A violent service delivery protest erupted when Chris Hani informal settlement residents in Site C barricaded the N2 with heavy metal objects and rubbish before burning a Golden Arrow bus in the early hours of Monday June 12.
The residents blocked a section of the N2, demanding better service delivery and electricity.
The road remained closed for about two hours and traffic had to be diverted until the debris had been cleared.
From as early as 3am, residents had already started blocking the road, with the freezing weather doing little to dampen their spirits.
A fortnight ago the same residents had blocked the roads causing heavy delays and frustration for commuters travelling to and from work.
They also accused their ward councillor Ntomboxolo Kopman from the ANC of turning a blind eye to their challenges.
They said they were fed up with Ms Kopman and demanded that she should be removed as the ward councillor for failing to address their needs.
They have also vowed to intensify their fight if their pleas are ignored.
With the recent heavy downpours and more rain expected, the residents said these were a harsh reminder of the inhumane living conditions they had been subjected to.
Resident Nokhawa Maphanga said she had been living in the area for more than 20 years and nothing had changed.
She claimed their ward councillor often told them that they did not belong in her ward, but when she was campaigning for votes, she promised to tackle their issues immediately.
Ms Maphanga said while residents had reaped some of the benefits of freedom, they were still “living like dogs”.
She said during the heavy storm that battered the province last week, their homes were cold and flooded and they were unable to buy heaters because they did not have electricity to connect them to.
Ms Maphanga said the people whose electricity supply they tapped into, often victimised and overcharged them.
“I’m paying about R300 a month just for electricity.
“I could have saved that money but because I need electricity I need to pay that money because paraffin is expensive. Are we asking too much?”
Ms Kopman told Vukani that on Tuesday June 13, the City of Cape Town and residents held a meeting and reached an amicable solution.
She said they were informed that 50 percent of the land belongs to the City and the other half belongs to the province hence the area could not be electrified.
She explained that the City took a decision to write a letter to the province to ask for the land to be transferred to them so that they could instruct Eskom to start with the process of connecting electricity.
“Next week Tuesday we will have another meeting to hear the feedback but it seems that the province agrees to allow the City to have the land.
“We will have monthly meetings with the residents until this issue has been put to bed. The accusations that I have neglected them are false,” she said.
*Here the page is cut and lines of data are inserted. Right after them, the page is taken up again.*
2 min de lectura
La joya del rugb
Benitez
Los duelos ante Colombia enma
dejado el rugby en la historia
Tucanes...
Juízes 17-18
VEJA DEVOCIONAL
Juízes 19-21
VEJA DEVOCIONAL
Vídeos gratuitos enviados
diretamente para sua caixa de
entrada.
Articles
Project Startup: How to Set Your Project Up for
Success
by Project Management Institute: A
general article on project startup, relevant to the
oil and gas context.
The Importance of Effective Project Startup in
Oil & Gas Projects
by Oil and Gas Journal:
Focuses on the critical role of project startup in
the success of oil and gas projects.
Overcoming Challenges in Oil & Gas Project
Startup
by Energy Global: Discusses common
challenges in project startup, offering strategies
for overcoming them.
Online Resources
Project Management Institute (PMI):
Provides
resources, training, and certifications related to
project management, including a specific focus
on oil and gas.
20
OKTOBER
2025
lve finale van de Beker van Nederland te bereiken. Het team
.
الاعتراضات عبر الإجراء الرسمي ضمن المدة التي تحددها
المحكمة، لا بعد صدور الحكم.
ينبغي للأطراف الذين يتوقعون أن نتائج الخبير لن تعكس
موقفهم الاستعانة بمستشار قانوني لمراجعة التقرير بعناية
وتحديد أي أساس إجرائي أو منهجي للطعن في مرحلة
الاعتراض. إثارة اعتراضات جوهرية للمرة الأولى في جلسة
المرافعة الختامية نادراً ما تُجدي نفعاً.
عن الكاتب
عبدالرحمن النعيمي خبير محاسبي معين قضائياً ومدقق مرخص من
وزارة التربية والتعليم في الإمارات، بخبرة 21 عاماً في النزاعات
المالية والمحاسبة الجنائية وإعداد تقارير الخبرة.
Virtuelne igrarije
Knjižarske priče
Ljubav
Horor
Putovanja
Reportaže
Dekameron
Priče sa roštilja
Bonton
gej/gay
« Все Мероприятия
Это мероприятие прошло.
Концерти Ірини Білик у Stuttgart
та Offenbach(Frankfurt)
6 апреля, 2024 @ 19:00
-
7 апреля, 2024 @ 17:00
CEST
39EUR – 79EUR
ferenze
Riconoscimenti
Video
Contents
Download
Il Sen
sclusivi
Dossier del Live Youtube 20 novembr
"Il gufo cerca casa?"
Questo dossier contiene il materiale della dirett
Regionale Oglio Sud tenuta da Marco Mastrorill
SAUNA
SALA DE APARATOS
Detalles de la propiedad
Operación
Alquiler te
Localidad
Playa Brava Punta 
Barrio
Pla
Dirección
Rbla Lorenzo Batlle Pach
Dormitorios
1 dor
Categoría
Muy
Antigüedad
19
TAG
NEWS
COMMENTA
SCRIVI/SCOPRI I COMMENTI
Golden Arrow Bus spokeperson Bronwen Dyke confirmed to Vukani that the bus was set alight by group of residents that were protesting.
She said there were no injuries reported.
Another resident, Siyavuya Nkale, who said she had had enough of living without electricity, appealed to government to speed up service delivery in township areas.
Anda Ntsodo, mayoral committee member for area east, said the City is still engaging provincial government on the land ownership status of the Chris Hani informal settlement in the area of Site C, Khayelitsha.
As soon as we receive feedback, he said they will engage Eskom for their assessment of the settlement.
“It’s only then we will be able to provide an outcome/ way forward to the community.”